PROVIDED INFORMATION section start

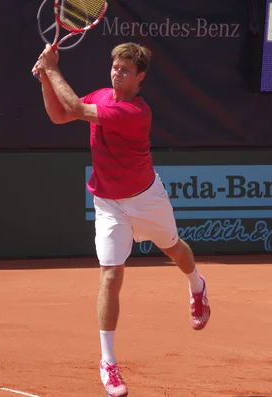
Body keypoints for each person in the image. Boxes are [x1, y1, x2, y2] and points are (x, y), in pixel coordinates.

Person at [32, 42, 211, 397]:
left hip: (147, 198)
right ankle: (108, 363)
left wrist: (52, 69)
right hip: (108, 202)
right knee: (111, 275)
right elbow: (59, 115)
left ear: (140, 77)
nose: (117, 73)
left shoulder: (135, 112)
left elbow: (74, 107)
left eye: (126, 70)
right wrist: (43, 81)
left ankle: (197, 285)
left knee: (175, 249)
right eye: (115, 67)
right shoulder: (102, 95)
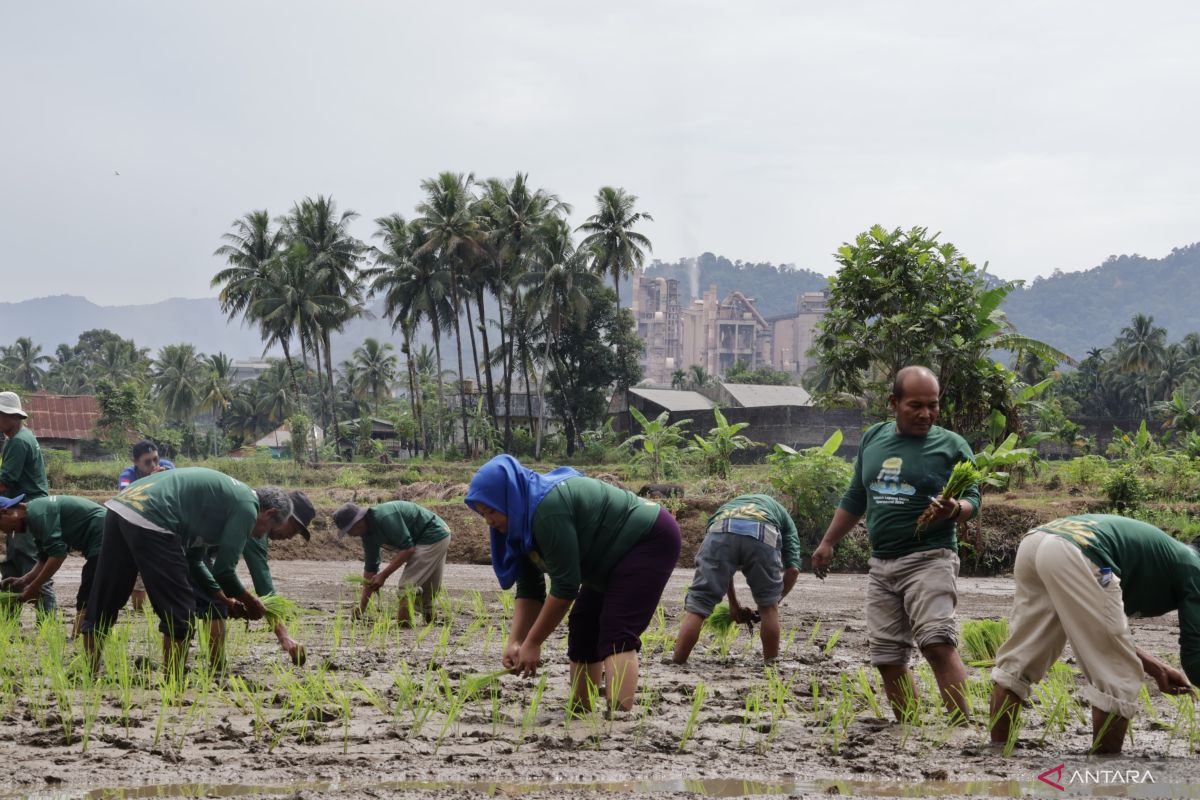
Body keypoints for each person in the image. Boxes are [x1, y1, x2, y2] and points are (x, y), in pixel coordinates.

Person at [811, 366, 980, 721]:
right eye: (915, 405)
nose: (926, 414)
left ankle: (961, 725)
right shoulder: (874, 439)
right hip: (882, 564)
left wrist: (954, 510)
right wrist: (828, 541)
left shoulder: (952, 446)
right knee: (887, 656)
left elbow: (973, 501)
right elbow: (856, 495)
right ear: (894, 402)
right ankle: (910, 729)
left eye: (932, 405)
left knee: (937, 642)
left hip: (931, 558)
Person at [466, 455, 681, 713]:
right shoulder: (518, 525)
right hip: (607, 554)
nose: (488, 520)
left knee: (616, 628)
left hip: (648, 538)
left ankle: (619, 717)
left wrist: (533, 643)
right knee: (583, 622)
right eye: (482, 513)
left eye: (491, 510)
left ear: (510, 497)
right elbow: (530, 590)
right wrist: (516, 641)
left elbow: (565, 587)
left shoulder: (546, 511)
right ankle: (581, 709)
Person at [989, 514, 1199, 754]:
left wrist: (1157, 668)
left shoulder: (1173, 555)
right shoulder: (1194, 568)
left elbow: (1101, 630)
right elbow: (1195, 658)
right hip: (1080, 551)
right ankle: (1105, 773)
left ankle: (997, 754)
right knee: (1117, 675)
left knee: (1020, 660)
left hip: (1038, 542)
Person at [82, 467, 292, 677]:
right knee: (180, 610)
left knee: (105, 596)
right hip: (154, 515)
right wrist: (250, 600)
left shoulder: (223, 503)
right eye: (269, 531)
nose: (260, 536)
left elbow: (194, 560)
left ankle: (89, 674)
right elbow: (224, 571)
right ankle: (174, 683)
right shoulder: (248, 506)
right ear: (269, 512)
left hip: (122, 506)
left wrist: (227, 601)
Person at [192, 490, 316, 669]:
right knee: (215, 604)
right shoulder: (255, 522)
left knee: (209, 597)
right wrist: (284, 636)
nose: (290, 537)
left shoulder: (251, 508)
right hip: (189, 542)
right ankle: (218, 668)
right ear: (282, 515)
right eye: (295, 529)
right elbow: (263, 583)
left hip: (193, 542)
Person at [672, 494, 801, 664]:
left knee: (698, 606)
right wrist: (773, 602)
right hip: (763, 532)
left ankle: (677, 661)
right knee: (769, 609)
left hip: (721, 529)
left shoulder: (726, 508)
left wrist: (734, 604)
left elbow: (725, 568)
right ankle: (771, 665)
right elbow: (793, 570)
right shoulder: (783, 516)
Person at [334, 499, 452, 625]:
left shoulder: (384, 517)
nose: (350, 535)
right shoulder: (367, 535)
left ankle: (403, 625)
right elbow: (370, 569)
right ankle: (430, 622)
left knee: (406, 586)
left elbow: (408, 549)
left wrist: (383, 575)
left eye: (349, 530)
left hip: (433, 534)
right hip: (429, 537)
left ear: (358, 521)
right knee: (429, 588)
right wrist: (361, 608)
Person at [0, 495, 105, 628]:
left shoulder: (38, 515)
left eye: (1, 527)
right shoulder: (34, 515)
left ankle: (81, 639)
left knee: (89, 591)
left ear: (5, 512)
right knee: (88, 591)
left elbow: (58, 555)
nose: (5, 532)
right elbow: (45, 557)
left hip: (101, 533)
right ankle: (79, 638)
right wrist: (25, 579)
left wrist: (34, 586)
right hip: (97, 536)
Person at [0, 391, 55, 613]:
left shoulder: (18, 442)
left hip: (26, 511)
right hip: (23, 509)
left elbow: (4, 482)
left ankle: (48, 620)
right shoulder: (22, 436)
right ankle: (9, 620)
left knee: (31, 563)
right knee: (12, 563)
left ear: (11, 416)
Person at [116, 439, 175, 611]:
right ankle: (139, 612)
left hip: (164, 527)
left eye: (155, 459)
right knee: (139, 573)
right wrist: (151, 481)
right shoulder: (127, 475)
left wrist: (163, 478)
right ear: (135, 462)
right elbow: (125, 494)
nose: (154, 464)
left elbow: (177, 489)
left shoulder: (167, 468)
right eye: (147, 462)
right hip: (138, 528)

PROVIDED INFORMATION section end

» YOUR INSTRUCTIONS
Copy out all of the data word for word. Do not carry over any picture.

» EXERCISE OUTPUT
Body keypoints for each person in the image. Boxes are [x1, y1, x2, y2] and points are (x, y), in pixel coordinates.

Person at [32, 42, 211, 397]:
left hip: (147, 198)
right ankle: (108, 363)
left wrist: (52, 69)
right hip: (108, 202)
right knee: (111, 275)
right elbow: (59, 115)
left ear: (140, 77)
nose: (117, 73)
left shoulder: (135, 112)
left elbow: (74, 107)
left eye: (126, 70)
right wrist: (43, 81)
left ankle: (197, 285)
left knee: (175, 249)
right eye: (115, 67)
right shoulder: (102, 95)
Body keypoints for each person in the image. Boxes are [x1, y1, x2, y2] and points are (x, y), in pixel coordinates.

Person at [811, 366, 980, 721]:
right eye: (915, 405)
nose: (926, 414)
left ankle: (961, 725)
right shoulder: (874, 439)
right hip: (882, 564)
left wrist: (954, 510)
right wrist: (828, 541)
left shoulder: (952, 446)
right knee: (887, 656)
left elbow: (973, 501)
right elbow: (856, 495)
right ear: (894, 402)
right ankle: (910, 729)
left eye: (932, 405)
left knee: (937, 642)
left hip: (931, 558)
Person at [466, 455, 681, 713]:
right shoulder: (518, 525)
right hip: (607, 554)
nose: (488, 520)
left knee: (616, 628)
left hip: (648, 538)
left ankle: (619, 717)
left wrist: (533, 643)
right knee: (583, 622)
right eye: (482, 513)
left eye: (491, 510)
left ear: (510, 497)
right elbow: (530, 590)
right wrist: (516, 641)
left elbow: (565, 587)
left shoulder: (546, 511)
right ankle: (581, 709)
Person at [989, 514, 1199, 754]:
left wrist: (1157, 668)
left shoulder: (1173, 555)
right shoulder: (1194, 568)
left elbow: (1101, 630)
right elbow: (1195, 658)
right hip: (1080, 551)
right ankle: (1105, 773)
left ankle: (997, 754)
right knee: (1117, 675)
left knee: (1020, 660)
left hip: (1038, 542)
Person at [82, 467, 292, 677]:
right knee: (180, 610)
left knee: (105, 596)
right hip: (154, 515)
right wrist: (250, 600)
left shoulder: (223, 503)
right eye: (269, 531)
nose: (260, 536)
left elbow: (194, 560)
left ankle: (89, 674)
right elbow: (224, 571)
right ankle: (174, 683)
right shoulder: (248, 506)
right ear: (269, 512)
left hip: (122, 506)
left wrist: (227, 601)
Person at [192, 490, 316, 669]:
right knee: (215, 604)
right shoulder: (255, 522)
left knee: (209, 597)
right wrist: (284, 636)
nose: (290, 537)
left shoulder: (251, 508)
right hip: (189, 542)
right ankle: (218, 668)
right ear: (282, 515)
right eye: (295, 529)
right elbow: (263, 583)
left hip: (193, 542)
Person at [672, 494, 801, 664]:
left knee: (698, 606)
right wrist: (773, 602)
right hip: (763, 532)
left ankle: (677, 661)
right knee: (769, 609)
left hip: (721, 529)
left shoulder: (726, 508)
left wrist: (734, 604)
left elbow: (725, 568)
right ankle: (771, 665)
right elbow: (793, 570)
right shoulder: (783, 516)
Person at [334, 499, 452, 625]:
left shoulder: (384, 517)
nose: (350, 535)
right shoulder: (367, 535)
left ankle: (403, 625)
right elbow: (370, 569)
right ankle: (430, 622)
left knee: (406, 586)
left elbow: (408, 549)
left wrist: (383, 575)
left eye: (349, 530)
left hip: (433, 534)
right hip: (429, 537)
left ear: (358, 521)
right knee: (429, 588)
right wrist: (361, 608)
Person at [0, 495, 105, 628]:
left shoulder: (38, 515)
left eye: (1, 527)
right shoulder: (34, 515)
left ankle: (81, 639)
left knee: (89, 591)
left ear: (5, 512)
right knee: (88, 591)
left elbow: (58, 555)
nose: (5, 532)
right elbow: (45, 557)
left hip: (101, 533)
right ankle: (79, 638)
right wrist: (25, 579)
left wrist: (34, 586)
right hip: (97, 536)
Person at [0, 391, 55, 613]:
left shoulder: (18, 442)
left hip: (26, 511)
right hip: (23, 509)
left elbow: (4, 482)
left ankle: (48, 620)
right shoulder: (22, 436)
right ankle: (9, 620)
left knee: (31, 563)
right knee: (12, 563)
left ear: (11, 416)
Person at [116, 439, 175, 611]:
right ankle: (139, 612)
left hip: (164, 527)
left eye: (155, 459)
right knee: (139, 573)
right wrist: (151, 481)
right shoulder: (127, 475)
left wrist: (163, 478)
right ear: (135, 462)
right elbow: (125, 494)
nose: (154, 464)
left elbow: (177, 489)
left shoulder: (167, 468)
right eye: (147, 462)
right hip: (138, 528)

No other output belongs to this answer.